Although acknowledging some of the most official types of paperwork may have a legitimate need for hanko, Kono was resolute and insisted on phasing it out.
“As far as administrative procedures are concerned, I want to end the culture of stamping hanko just for the sake of stamping it,” he said.
“I will push my way through.”
A day after being appointed to his current post, Kono, who has 2 million followers on Twitter and is known as a bit of a showman, announced the launch of an anti-red tape hotline on his website, encouraging the public to tip him off to examples of bureaucratic inefficiency they want rectified. His request resulted in the website being deluged with thousands of messages, triggering the temporary closure of the hotline just a day later.
On Friday, Kono said he was still in the middle of laboring his way through the 4,000-plus messages. Besides those pertaining to hanko and fax, one of the most common complaints that caught his attention, he said, was the fact that certain types of writing utensils — such as fountain pens and ballpoint pens — are often required when signing names for application forms.

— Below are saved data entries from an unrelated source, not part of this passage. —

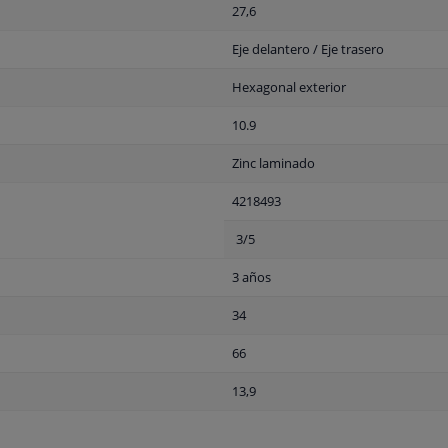
27,6
Eje delantero / Eje trasero
Hexagonal exterior
10.9
Zinc laminado
4218493
3/5
3 años
34
66
13,9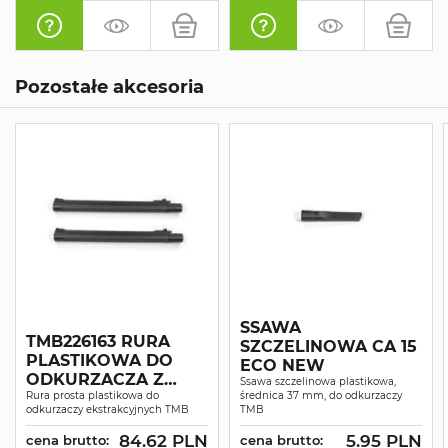
Pozostałe akcesoria
SSAWA
TMB226163 RURA
SZCZELINOWA CA 15
PLASTIKOWA DO
ECO NEW
ODKURZACZA Z
Ssawa szczelinowa plastikowa,
ZESTAWU KIT
Rura prosta plastikowa do
średnica 37 mm, do odkurzaczy
odkurzaczy ekstrakcyjnych TMB
TMB
EXTRACT ŚR. 37 MM 1
SZT.
84.62 PLN
5.95 PLN
cena brutto:
cena brutto: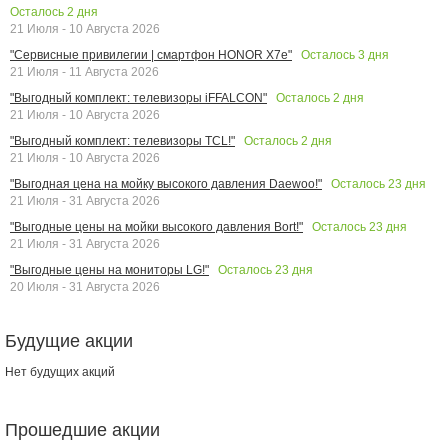
Осталось
2
дня
21 Июля - 10 Августа 2026
Осталось
3
дня
"Сервисные привилегии | смартфон HONOR X7e"
21 Июля - 11 Августа 2026
Осталось
2
дня
"Выгодный комплект: телевизоры iFFALCON"
21 Июля - 10 Августа 2026
Осталось
2
дня
"Выгодный комплект: телевизоры TCL!"
21 Июля - 10 Августа 2026
Осталось
23
дня
"Выгодная цена на мойку высокого давления Daewoo!"
21 Июля - 31 Августа 2026
Осталось
23
дня
"Выгодные цены на мойки высокого давления Bort!"
21 Июля - 31 Августа 2026
Осталось
23
дня
"Выгодные цены на мониторы LG!"
20 Июля - 31 Августа 2026
Будущие акции
Нет будущих акций
Прошедшие акции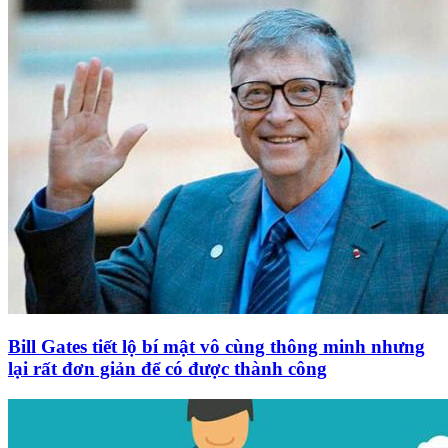
Bill Gates tiết lộ bí mật vô cùng thông minh nhưng
lại rất đơn giản để có được thành công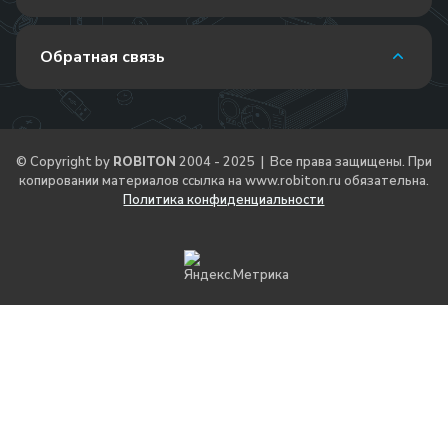
Обратная связь
© Copyright by
ROBITON
2004 - 2025 | Все права защищены. При
копировании материалов ссылка на
www.robiton.ru
обязательна.
Политика конфиденциальности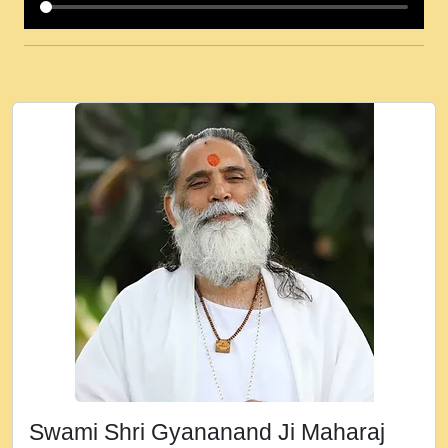
कई पकड क मर हथ र मह वदवन पहच दय! मह जन
उनक पस र मह वदवन पहच दय!.mp3
कषण क दवन जरर सन - O Kanha Abto Murli
Ki - Krishna Bhajan - New Bhajan 2020
#Ishwar Bhakti.mp3
जब से गीता ज्ञान पाया मैं बड़ी मस्ती में हूँ । 2018 -
Rishikesh - Ratan Ji Rasik.mp3
तन हल दल द सनव मड उतत सर रख क, नल रव त
गल लग जव त सर उतत हथ रख द!.mp3
तू कर प्रीतम से प्रीत, यूहीं दिन बीतते जाते हैं ।
2018 - Rishikesh - Swami Gyananand Ji
Maharaj.mp3
न म गवद गपल गद फर, पयर महन न रझद फर! shri
ravinandan shastri ji maharaj.mp3
Swami Shri Gyananand Ji Maharaj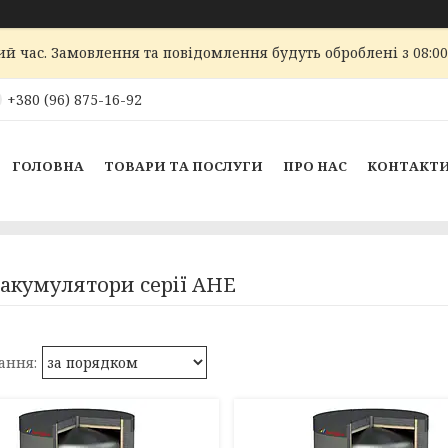
ий час. Замовлення та повідомлення будуть оброблені з 08:00
+380 (96) 875-16-92
ГОЛОВНА
ТОВАРИ ТА ПОСЛУГИ
ПРО НАС
КОНТАКТ
акумулятори серії AHE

Such protocols prevent people from writing their signatures on tablets and therefore hinder efforts to encourage more online contracts, he pointed out.
Kono’s war on hanko and the fax has been quick to resonate with Environment Minister Shinjiro Koizumi. As of Friday, the ministry axed the requirement for hanko for some types of paperwork, including an application form for parental leave, Koizumi said.
At the Environment Ministry, “we have a special hanko seal that only the minister is permitted to use, and my staff sometimes come up to my room just so they can ask me to stamp documents,” Koizumi told a news conference on Friday. “It is just too inefficient.”
Reiterating Suga’s slogan of “not being constrained by precedent,” Koizumi expressed a willingness to rethink hanko requirements with a view toward “swiftly abolishing” them.
Despite his calls for ridding administrative procedures of hanko, Kono emphasizes his campaign doesn’t extend to the eradication of the hanko tradition per se.
“The culture of hanko is something long ingrained in our nation,” the minister said, referring to its time-honored use as an ownership mark for books and sealing wax for envelopes. “I hope that many people will take this opportunity to stop to reflect anew on the hanko culture that we have.”